Speed of Japan casino law passage surprised even supporters of bill
The pace of the bill’s approval was “like a thunderbolt from the sky,” said gaming industry consultant.
Global gaming companies, such as Las Vegas Sands and Hard Rock International, recently flew top executives into Tokyo to declare they are ready to invest in developing resorts in Japan, an enthusiasm triggered by the government’s plans to change current laws that forbid casino gambling.
The speed at which Japan’s government moved in December to pass the first piece of legislation on gaming surprised even supporters of the casino plans. The government is now working on a second bill to hammer out more details.
The pace of the bill’s passage was “like a thunderbolt from the sky,” said Takashi Kiso, who runs a company providing gaming industry consulting services.
With a poll by the Yomiuri Shimbun, Japan’s biggest daily newspaper, indicating two-thirds of respondents opposed the legislation and just one in four were in favor, Kiso says Japan needs a broader and more inclusive debate about the issue.
“We did not seize the opportunity to have a proper discussion with those who are against the legislation,” said Kiso, who heads the International Casino Institute.
However, he said that as the media’s attention shifted from the bill to specific issues, public support could build. He argued a substantial portion of revenue from the resorts would go towards intermediate providers of goods and services, labor, and tax.
Meantime, public concerns about casinos include adding to the ranks of problem gamblers if Japan becomes the next Macau or Las Vegas as well as potential links to organized crime.
Those issues are what bothers Shizuoka University Professor Yoichi Torihata, who opposes the casino law and made his case against Kiso during a debate at the Foreign Correspondents’ Club of Japan on Tuesday.
Much is hanging on this argument. As investment bank CLSA estimates gaming revenue in Japan could surpass US$25 billion a year, Japan’s government wants investment in the so-called integrated resorts.
They would include casinos, hotels, entertainment and sports venues, which the government argues will attract tourists, revitalize regional economies suffering from a population drain, and produce much-needed tax revenue.
Sheldon Adelson’s Las Vegas Sands Corp. has said the company could spend as much as US$10 billion on such facilities in Japan. Melco Crown Entertainment Ltd. which operates in Macau said the opportunity in Japan is too good to miss.
Casino opponent Torihata said there is a downside to all this in that gambling addictions can destroy lives. He argues that Japan doesn’t need to add to the problem gamblers it has in pachinko – a pinball-style game people on many street corners that offers cash payouts — as well as horse and bicycle racing.

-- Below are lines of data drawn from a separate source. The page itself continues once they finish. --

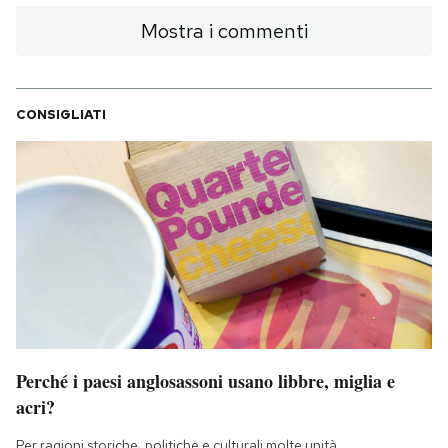
Mostra i commenti
CONSIGLIATI
Perché i paesi anglosassoni usano libbre, miglia e
acri?
Per ragioni storiche, politiche e culturali molte unità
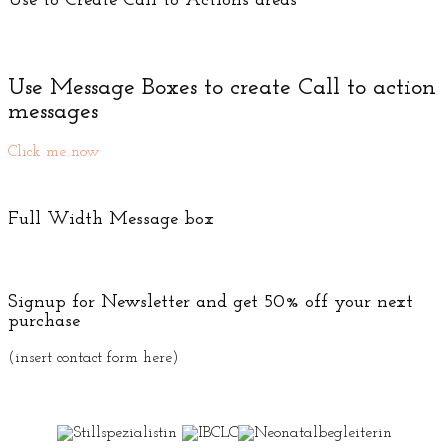
Use to Create Call to Actions areas
Use Message Boxes to create Call to action
messages
Click me now
Full Width Message box
Signup for Newsletter and get
50% off
your next
purchase
(insert contact form here)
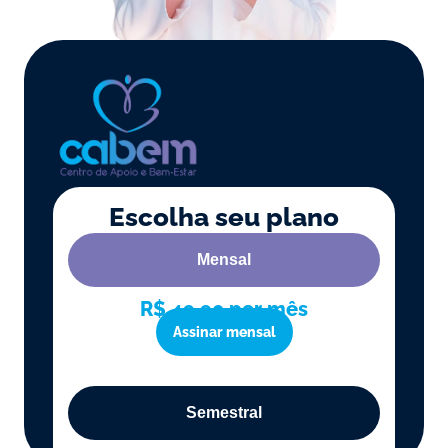
Escolha seu plano
Mensal
R$ 49,90 por mês
Assinar mensal
Semestral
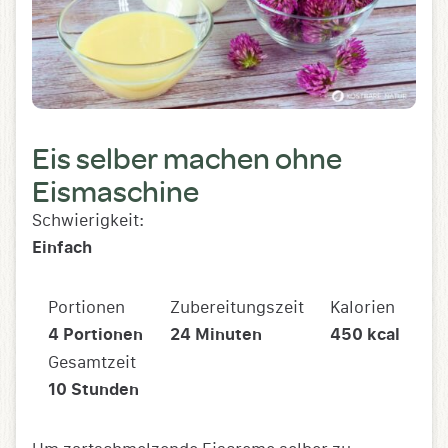
Eis selber machen ohne
Eismaschine
Schwierigkeit:
Einfach
Portionen
Zubereitungszeit
Kalorien
4
Portionen
24
Minuten
450
kcal
Gesamtzeit
10
Stunden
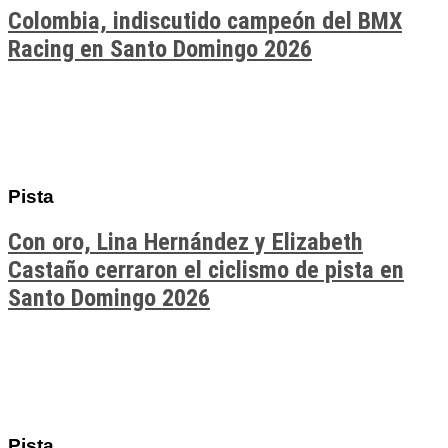
Colombia, indiscutido campeón del BMX
Racing en Santo Domingo 2026
Pista
Con oro, Lina Hernández y Elizabeth
Castaño cerraron el ciclismo de pista en
Santo Domingo 2026
Pista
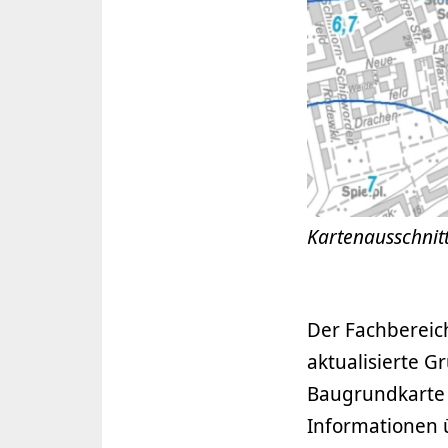
Kartenausschnit
Der Fachbereic
aktualisierte 
Baugrundkarte H
Informationen 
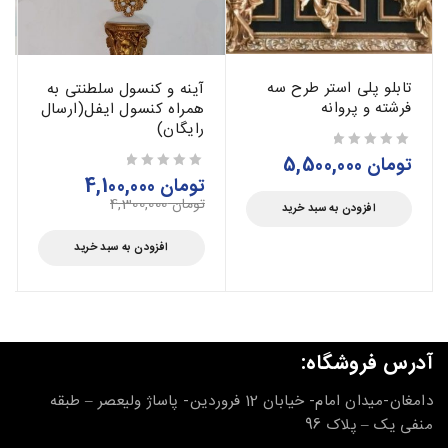
تابلو پلی استر طرح سه
آینه و کنسول سلطنتی به
فرشته و پروانه
همراه کنسول ایفل(ارسال
رایگان)
تومان
5,500,000
از 5
تومان
4,100,000
از 5
تومان
4,300,000
افزودن به سبد خرید
افزودن به سبد خرید
آدرس فروشگاه:
دامغان-میدان امام- خیابان 12 فروردین- پاساژ ولیعصر – طبقه
منفی یک – پلاک 96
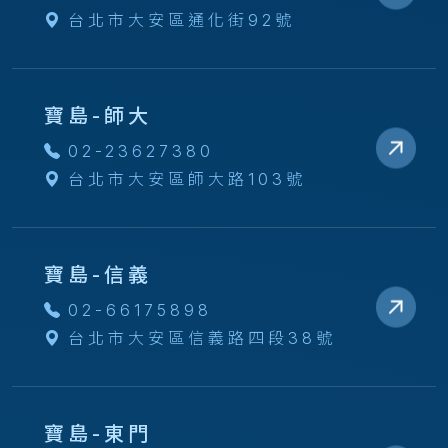
台北市大安區通化街92號
寶島-師大
02-23627380
台北市大安區師大路103號
寶島-信義
02-66175898
台北市大安區信義路四段38號
寶島-東門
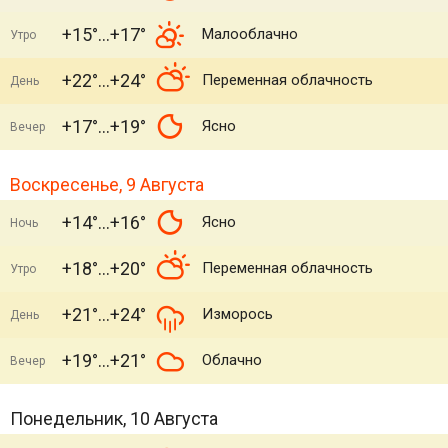
+15°
+17°
Малооблачно
Утро
+22°
+24°
Переменная облачность
День
+17°
+19°
Ясно
Вечер
Воскресенье, 9 Августа
+14°
+16°
Ясно
Ночь
+18°
+20°
Переменная облачность
Утро
+21°
+24°
Изморось
День
+19°
+21°
Облачно
Вечер
Понедельник, 10 Августа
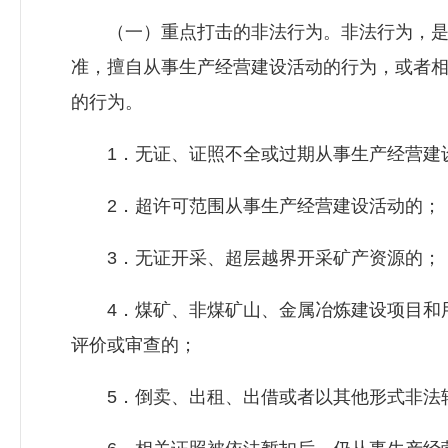
（一）重点打击的非法行为。非法行为，是
准，擅自从事生产经营建设活动的行为，或者
的行为。
1．无证、证照不全或过期从事生产经营建
2．超许可范围从事生产经营建设活动的；
3．无证开采、超层越界开采矿产资源的；
4．煤矿、非煤矿山、金属冶炼建设项目和用
评价或审查的；
5．倒卖、出租、出借或者以其他形式非法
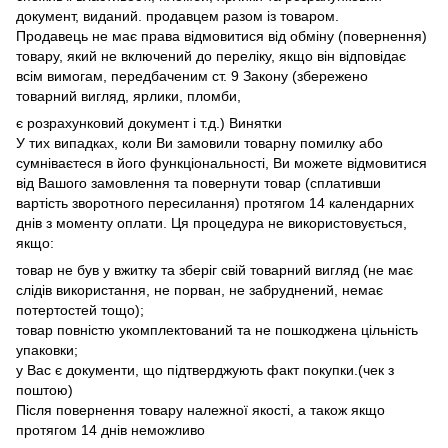
документ, виданий. продавцем разом із товаром.
Продавець не має права відмовитися від обміну (повернення)
товару, який не включений до переліку, якщо він відповідає
всім вимогам, передбаченим ст. 9 Закону (збережено
товарний вигляд, ярлики, пломби,
є розрахунковий документ і т.д.) Винятки
У тих випадках, коли Ви замовили товарну помилку або
сумніваєтеся в його функціональності, Ви можете відмовитися
від Вашого замовлення та повернути товар (сплативши
вартість зворотного пересилання) протягом 14 календарних
днів з моменту оплати. Ця процедура не використовується,
якщо:
товар не був у вжитку та зберіг свій товарний вигляд (не має
слідів використання, не порван, не забруднений, немає
потертостей тощо);
товар повністю укомплектований та не пошкоджена цільність
упаковки;
у Вас є документи, що підтверджують факт покупки.(чек з
поштою)
Після повернення товару належної якості, а також якщо
протягом 14 днів неможливо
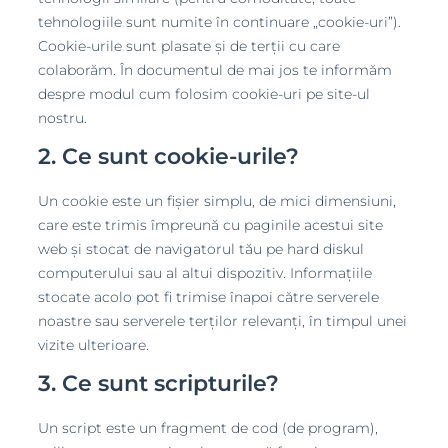
tehnologiile sunt numite în continuare „cookie-uri”).
Cookie-urile sunt plasate și de terții cu care
colaborăm. În documentul de mai jos te informăm
despre modul cum folosim cookie-uri pe site-ul
nostru.
2. Ce sunt cookie-urile?
Un cookie este un fișier simplu, de mici dimensiuni,
care este trimis împreună cu paginile acestui site
web și stocat de navigatorul tău pe hard diskul
computerului sau al altui dispozitiv. Informațiile
stocate acolo pot fi trimise înapoi către serverele
noastre sau serverele terților relevanți, în timpul unei
vizite ulterioare.
3. Ce sunt scripturile?
Un script este un fragment de cod (de program),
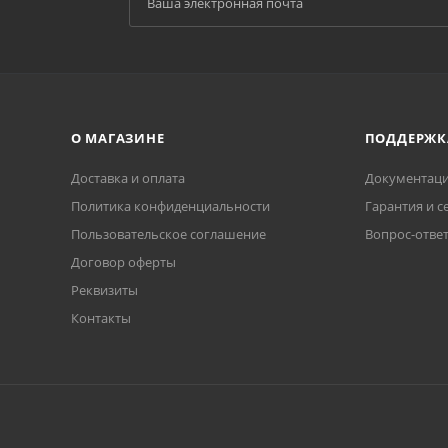
О МАГАЗИНЕ
ПОДДЕРЖК
Доставка и оплата
Документаци
Политика конфиденциальности
Гарантия и с
Пользовательское соглашение
Вопрос-отве
Договор оферты
Реквизиты
Контакты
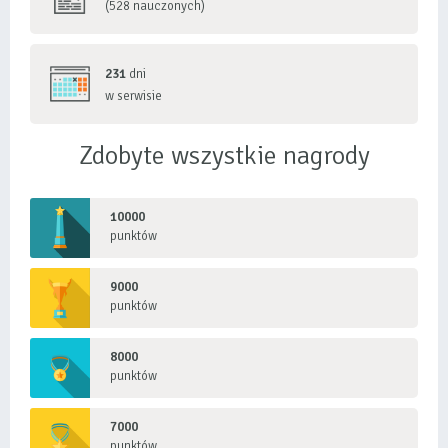
(528 nauczonych)
231
dni
w serwisie
Zdobyte wszystkie nagrody
10000
punktów
9000
punktów
8000
punktów
7000
punktów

Torihata said about 5.4 million Japanese, or 4.8 per cent of the population, suffered from gambling addictions, and he believed the number would rise if casinos were built.
“I’ve heard many personal stories of lives destroyed by gambling,” he said, adding that this is why there is such public opposition.
The casino issue did not merely split public opinion; it also prompted divisions within Prime Minister Shinzo Abe’s ruling coalition government.
The bill that passed in December was sponsored by lawmakers mainly from Abe’s Liberal Democratic Party, but the junior coalition partner Komeito, which was founded by members of a Buddhist-related group, allowed its members a conscience vote. Komeito leader Natsuo Yamaguchi was among those to oppose the bill in the upper house.
The bill requires related legislation to be drawn up within a year to set rules on dealing with problem gambling, selection of locations and casino operators.
Torihata argued that the Asian gambling market was already saturated, meaning that the “real target” of foreign casino operators was the local population. He said strong restrictions and regulations are needed, including a Singapore-style ban on television advertising.
Edward Tracy, the CEO of Hard Rock Japan who has more than 30 years experience running gaming and entertainment facilities, said problem gaming is something that American companies in particular have taken really seriously.
“There have been a lot of measures taken by the industry in education programs, such as how to spot it if you are an employee and having solutions for the individuals,” he said in an interview in Tokyo.
Gambling is already happening so the benefit of strong legislation is that it brings it to the surface, it isn’t underground and it’s highly regulated, he said.